İzmir Büyükşehir Belediye Lideri Tunç Soyer, İzmir Esnaf ve Sanatkârlar Odaları Birliği’nin (İESOB) 26. Olağan Genel Kurulu’na katıldı.
İzmir Esnaf ve Sanatkarlar Odaları Birliği’nin mevcut lideri Zekeriya Mutlu’nun tek aday olduğu Genel Kurul’da konuşan İzmir Büyükşehir Belediye Lideri Tunç Soyer, ülkedeki ekonomik krize değinerek “Çok sayıda çalışan için öğlen yemeğini bir lokantada yemek bile artık lüks. Konuttan işe taşınan sefer tasları her geçen gün artıyor. Esnaf kardeşlerim, biliyorum. Hem artan maliyetler hem de azalan müşteri nedeniyle iki defa ziyan ediyorsunuz. Gün geliyor, siftah yapamıyorsunuz. Kepenk kapatıyorsunuz. Bunları hepsini çok düzgün görüyorum ve gördüklerim karşısında tıpkı sizin üzere içim kan ağlıyor” dedi.
İzmir Büyükşehir Belediyesi’nin güç günler geçiren esnafa takviye olmak için çalışmalarını sürdürdüğünü de tabir eden Lider Soyer, “Pandemide yanınızda olduk. Ekonomik krizde de yetkilerimiz dahlinde tüm adımları esnaf odalarımızla birlikte atmaya devam edeceğiz” diye konuştu.
DEMOKRASİ VURGUSU
İzmir’i esnaf ve zanaatkârların kurduğunu da söyleyen Lider Soyer, şu tabirleri kullandı;
- Esnafımız bizim gururumuzdur. Daima söylediğim üzere; biz her ne olursa olsun yalnızca düzgünlükte yarışa devam edeceğiz. Bu türlü davranmak, esnafımıza ve kentimize karşı boynumuzun borcudur.

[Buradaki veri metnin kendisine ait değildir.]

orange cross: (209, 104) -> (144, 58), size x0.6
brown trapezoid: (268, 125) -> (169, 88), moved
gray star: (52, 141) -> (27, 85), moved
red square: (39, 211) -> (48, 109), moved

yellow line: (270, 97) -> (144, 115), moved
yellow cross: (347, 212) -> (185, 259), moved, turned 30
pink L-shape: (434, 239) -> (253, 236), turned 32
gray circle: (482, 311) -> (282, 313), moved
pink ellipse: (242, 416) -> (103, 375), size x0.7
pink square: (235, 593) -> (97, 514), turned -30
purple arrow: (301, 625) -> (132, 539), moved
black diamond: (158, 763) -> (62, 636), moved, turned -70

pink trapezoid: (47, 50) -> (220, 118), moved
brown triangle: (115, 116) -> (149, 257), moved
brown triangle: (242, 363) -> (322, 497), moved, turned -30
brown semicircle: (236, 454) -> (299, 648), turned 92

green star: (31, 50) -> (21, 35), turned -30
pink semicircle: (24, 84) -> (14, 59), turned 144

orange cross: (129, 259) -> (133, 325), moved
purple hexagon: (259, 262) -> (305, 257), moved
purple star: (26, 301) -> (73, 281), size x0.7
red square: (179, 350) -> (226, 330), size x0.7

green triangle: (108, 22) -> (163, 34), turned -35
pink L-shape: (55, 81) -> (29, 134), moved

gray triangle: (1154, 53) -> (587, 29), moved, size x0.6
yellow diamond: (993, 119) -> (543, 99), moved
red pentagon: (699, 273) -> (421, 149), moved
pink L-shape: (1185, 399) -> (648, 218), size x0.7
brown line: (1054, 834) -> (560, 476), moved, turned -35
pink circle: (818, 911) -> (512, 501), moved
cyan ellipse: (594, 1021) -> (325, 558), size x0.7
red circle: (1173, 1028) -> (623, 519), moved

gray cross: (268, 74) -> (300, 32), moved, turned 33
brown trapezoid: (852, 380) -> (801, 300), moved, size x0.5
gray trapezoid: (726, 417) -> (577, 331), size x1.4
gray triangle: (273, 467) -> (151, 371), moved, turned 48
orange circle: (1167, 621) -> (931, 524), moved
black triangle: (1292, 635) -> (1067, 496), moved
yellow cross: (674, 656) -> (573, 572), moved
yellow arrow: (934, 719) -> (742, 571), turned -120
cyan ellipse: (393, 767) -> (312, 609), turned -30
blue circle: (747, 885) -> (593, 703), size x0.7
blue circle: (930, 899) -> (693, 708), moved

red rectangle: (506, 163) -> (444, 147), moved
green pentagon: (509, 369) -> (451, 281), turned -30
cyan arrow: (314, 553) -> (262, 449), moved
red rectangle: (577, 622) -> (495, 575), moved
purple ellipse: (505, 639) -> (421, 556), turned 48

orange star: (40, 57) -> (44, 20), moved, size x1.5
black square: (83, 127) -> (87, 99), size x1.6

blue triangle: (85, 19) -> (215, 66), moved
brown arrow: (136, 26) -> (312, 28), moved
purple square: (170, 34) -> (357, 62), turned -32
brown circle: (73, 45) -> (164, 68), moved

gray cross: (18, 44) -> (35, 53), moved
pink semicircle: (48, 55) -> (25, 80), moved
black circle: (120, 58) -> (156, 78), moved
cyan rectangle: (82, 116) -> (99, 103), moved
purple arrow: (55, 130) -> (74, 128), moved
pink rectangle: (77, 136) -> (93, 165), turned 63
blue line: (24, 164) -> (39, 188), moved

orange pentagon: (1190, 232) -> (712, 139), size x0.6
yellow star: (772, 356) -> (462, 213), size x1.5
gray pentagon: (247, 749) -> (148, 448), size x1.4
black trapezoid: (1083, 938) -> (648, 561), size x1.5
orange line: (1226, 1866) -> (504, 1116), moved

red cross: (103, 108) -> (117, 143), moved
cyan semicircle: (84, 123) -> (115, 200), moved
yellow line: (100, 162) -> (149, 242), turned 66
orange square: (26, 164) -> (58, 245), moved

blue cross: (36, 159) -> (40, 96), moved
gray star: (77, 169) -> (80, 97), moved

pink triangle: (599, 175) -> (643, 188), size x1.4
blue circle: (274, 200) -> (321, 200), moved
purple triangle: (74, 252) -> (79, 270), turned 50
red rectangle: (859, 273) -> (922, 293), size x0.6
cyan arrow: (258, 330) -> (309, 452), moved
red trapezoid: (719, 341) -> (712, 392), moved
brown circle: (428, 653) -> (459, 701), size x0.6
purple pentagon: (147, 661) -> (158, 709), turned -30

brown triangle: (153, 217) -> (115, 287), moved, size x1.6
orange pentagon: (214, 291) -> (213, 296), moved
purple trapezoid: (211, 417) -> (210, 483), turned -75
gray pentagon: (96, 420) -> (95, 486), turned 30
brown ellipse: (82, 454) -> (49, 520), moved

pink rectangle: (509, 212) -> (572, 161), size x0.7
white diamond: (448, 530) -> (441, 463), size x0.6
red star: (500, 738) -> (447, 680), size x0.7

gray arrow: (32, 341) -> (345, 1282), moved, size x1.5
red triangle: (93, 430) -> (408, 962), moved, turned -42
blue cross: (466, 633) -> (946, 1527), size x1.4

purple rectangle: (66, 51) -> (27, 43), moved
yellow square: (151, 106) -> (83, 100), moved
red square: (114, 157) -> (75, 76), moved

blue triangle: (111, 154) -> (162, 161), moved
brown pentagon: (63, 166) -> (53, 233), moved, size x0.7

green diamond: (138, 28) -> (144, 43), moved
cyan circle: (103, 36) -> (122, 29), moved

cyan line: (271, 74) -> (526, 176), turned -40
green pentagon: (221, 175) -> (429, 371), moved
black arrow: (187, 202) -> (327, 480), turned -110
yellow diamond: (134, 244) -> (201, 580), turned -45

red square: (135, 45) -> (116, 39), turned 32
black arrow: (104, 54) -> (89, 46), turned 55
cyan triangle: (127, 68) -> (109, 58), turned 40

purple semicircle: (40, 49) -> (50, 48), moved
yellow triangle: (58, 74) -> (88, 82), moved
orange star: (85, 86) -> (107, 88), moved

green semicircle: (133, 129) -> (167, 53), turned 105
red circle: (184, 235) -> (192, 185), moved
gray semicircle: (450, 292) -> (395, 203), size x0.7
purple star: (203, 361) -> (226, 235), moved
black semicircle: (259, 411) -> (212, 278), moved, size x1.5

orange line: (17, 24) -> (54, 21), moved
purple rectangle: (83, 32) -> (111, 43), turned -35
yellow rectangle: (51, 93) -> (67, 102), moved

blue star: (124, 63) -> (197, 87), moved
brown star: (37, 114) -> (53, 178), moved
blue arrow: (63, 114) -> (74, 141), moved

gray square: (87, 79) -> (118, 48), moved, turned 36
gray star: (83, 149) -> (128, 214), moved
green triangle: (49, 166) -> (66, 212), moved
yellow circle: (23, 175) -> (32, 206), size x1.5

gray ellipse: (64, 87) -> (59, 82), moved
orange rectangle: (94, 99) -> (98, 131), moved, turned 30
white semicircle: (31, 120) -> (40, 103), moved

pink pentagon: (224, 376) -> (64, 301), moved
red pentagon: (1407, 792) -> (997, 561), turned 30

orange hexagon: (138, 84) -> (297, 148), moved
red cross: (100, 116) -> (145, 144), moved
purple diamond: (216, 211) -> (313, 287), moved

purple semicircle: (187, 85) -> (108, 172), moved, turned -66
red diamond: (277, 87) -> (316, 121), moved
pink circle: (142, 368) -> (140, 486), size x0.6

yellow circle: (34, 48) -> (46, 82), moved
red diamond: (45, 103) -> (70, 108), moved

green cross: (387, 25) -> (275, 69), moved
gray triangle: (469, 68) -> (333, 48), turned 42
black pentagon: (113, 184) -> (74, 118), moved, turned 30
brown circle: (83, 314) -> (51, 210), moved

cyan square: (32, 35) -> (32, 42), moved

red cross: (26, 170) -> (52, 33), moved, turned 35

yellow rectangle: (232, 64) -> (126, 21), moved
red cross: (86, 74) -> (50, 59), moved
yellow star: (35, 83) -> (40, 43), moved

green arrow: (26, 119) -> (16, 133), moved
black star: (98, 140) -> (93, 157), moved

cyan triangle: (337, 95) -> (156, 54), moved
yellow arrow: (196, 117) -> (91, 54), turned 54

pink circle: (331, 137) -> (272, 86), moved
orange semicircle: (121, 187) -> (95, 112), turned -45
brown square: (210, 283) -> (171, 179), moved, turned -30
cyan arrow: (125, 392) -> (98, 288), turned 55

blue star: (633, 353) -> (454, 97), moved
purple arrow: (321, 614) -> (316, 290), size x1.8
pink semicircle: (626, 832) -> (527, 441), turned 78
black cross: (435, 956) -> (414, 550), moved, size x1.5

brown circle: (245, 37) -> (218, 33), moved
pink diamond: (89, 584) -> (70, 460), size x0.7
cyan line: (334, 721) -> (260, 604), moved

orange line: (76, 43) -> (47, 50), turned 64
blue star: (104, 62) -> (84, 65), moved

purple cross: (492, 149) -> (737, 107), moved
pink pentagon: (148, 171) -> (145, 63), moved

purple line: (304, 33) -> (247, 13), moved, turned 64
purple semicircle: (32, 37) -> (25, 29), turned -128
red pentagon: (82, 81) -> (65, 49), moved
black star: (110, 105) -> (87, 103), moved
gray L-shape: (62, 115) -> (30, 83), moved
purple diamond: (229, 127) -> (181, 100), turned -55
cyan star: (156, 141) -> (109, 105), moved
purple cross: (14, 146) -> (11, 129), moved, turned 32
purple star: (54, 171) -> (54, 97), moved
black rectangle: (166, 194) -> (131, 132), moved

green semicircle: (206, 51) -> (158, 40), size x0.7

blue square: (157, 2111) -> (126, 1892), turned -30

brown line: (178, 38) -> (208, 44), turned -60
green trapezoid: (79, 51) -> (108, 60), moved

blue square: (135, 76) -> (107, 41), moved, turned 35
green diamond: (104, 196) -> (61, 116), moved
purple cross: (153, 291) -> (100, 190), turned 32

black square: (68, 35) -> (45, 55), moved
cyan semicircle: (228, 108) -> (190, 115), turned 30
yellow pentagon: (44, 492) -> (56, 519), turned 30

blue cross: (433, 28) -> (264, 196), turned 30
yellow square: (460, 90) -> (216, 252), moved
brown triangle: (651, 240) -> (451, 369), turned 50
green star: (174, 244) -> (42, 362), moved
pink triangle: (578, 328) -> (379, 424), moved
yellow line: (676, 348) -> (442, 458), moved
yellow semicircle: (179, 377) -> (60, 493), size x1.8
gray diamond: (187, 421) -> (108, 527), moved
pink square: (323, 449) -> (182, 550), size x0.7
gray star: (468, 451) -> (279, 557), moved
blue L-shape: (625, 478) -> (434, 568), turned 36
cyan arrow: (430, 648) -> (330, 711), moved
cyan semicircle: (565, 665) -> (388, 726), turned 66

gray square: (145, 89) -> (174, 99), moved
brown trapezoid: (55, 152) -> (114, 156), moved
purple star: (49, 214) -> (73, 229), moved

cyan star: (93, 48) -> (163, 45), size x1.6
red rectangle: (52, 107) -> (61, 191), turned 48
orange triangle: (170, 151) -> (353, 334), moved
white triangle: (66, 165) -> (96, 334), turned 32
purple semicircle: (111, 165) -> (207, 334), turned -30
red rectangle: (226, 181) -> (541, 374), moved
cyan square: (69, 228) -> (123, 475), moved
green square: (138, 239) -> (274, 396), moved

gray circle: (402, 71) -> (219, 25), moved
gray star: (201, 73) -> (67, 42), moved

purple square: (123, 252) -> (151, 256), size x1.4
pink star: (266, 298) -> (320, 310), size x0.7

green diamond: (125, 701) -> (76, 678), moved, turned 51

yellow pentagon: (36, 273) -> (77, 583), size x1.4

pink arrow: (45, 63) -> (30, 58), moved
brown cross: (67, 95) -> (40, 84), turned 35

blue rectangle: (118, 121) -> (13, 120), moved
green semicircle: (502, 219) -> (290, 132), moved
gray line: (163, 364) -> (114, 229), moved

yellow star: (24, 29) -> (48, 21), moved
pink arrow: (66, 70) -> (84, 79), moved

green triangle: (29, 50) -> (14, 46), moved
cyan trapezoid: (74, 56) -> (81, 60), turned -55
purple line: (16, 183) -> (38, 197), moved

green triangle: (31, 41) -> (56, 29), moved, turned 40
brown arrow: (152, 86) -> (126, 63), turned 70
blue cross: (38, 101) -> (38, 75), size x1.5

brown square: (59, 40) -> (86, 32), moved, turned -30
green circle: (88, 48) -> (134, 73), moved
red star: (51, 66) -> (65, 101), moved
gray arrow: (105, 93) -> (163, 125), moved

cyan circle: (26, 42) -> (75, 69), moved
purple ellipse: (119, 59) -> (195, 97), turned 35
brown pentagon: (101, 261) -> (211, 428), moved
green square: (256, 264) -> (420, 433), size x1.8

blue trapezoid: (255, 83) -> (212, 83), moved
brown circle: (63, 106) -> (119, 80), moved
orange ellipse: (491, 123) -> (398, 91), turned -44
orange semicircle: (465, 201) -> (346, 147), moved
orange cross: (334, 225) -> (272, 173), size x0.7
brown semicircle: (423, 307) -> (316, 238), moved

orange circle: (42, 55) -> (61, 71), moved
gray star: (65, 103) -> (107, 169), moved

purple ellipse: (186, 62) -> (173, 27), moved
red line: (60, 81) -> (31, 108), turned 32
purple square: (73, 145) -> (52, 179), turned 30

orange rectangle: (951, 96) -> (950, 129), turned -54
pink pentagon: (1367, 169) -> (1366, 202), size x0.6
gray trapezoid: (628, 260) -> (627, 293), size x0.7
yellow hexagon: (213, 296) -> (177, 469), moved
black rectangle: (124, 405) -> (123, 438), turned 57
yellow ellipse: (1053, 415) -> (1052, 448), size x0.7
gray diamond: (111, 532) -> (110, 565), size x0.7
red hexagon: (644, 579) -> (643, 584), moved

- Sizler de biliyorsunuz ki iktisadın güçlenmesi, birkaç kişinin yahut bir zümrenin zenginliği ile değil, çarşı pazardaki rahmetle ölçülür. Bu da lakin demokrasi ile mümkündür. Zira demokrasi demek hem şeffaflık hem de bir ortada yaşamaktan yola çıkan bir katılımcılık demektir.
- Şayet bunlar yoksa, bu kentin, bu memleketin ürettiği refah yalnızca birilerinin zenginleşmesine fayda. Lakin demokrasi varsa o kentin ürettiği refah adil bir halde paylaşılır. Ve refah herkese kâfi. Demokrasi olmadan zenginleşmek de mümkün. Lakin demokrasi varsa herkes adil bir halde üretilen refahtan hissesini alır.
ESNAFIN YAŞADIĞI ZORLUKLARI ANLATTI
Demokrasinin dört temel direğinin bulunduğunu belirten Lider Soyer, kelamlarını şöyle sürdürdü;
- Birincisi tabiatımızla ahenk, ikincisi geçmişimizle ahenk, üçüncüsü değişimle ahenk, dördüncüsü de birbirimizle ahenk. Tabiatımızla ahenk, modülü olduğumuz tabiata sahip çıkmak demek.
- Geçmişimizle ahenk ise şayet geçmişimizi bilmiyorsak bir gelecek inşa edemeyiz demek. Eğitim, teknoloji, e-ticaret… Bunların hepsi değişim demek. İşte bunu yakalamak gerek. Son olarak birbirimizle uyum…
- Kapıdan içeri girdiğim anda gördüğüm görünüm beni çok heyecanlandırdı. Siz burada düğün üzere bir demokrasi şöleni yapıyorsunuz. Bizi birbirimizden ayıran sebeplerden çok birleştiren sebeplere odaklanmak gerek.
- Siz bunu yapmışsınız. Onun için birliğin kurumsal kalitesi her geçen gün yükseliyor. O nedenle sizi kutluyorum. Bütün kalbimle, aklımla, geçmişim ve geleceğimle sonuna kadar esnafın yanında olacağım.
İzmir Esnaf ve Sanatkârlar Odaları Birliği Lideri Zekeriya Memnun da “Esnaf ve Sanatkârlar Odaları Birliği, İzmir nüfusunun dörtte biri ile direkt irtibatı olan bir birlik. Pandemi, sarsıntı ve tsunamiyle karşılaştık. Neye uğradığımıza şaşırdık, ezberimiz bozuldu. Kısıtlamalar, kapanmalar başladı. Beşerler, canı ile ekmeği ortasında kaldı. Hammadde badiresi başladı. Esnaf bu periyotta çok büyük ziyan etti. Arkadaşlarımla bu türlü bir periyotta canla başla çalışmaya başladık” diye konuştu.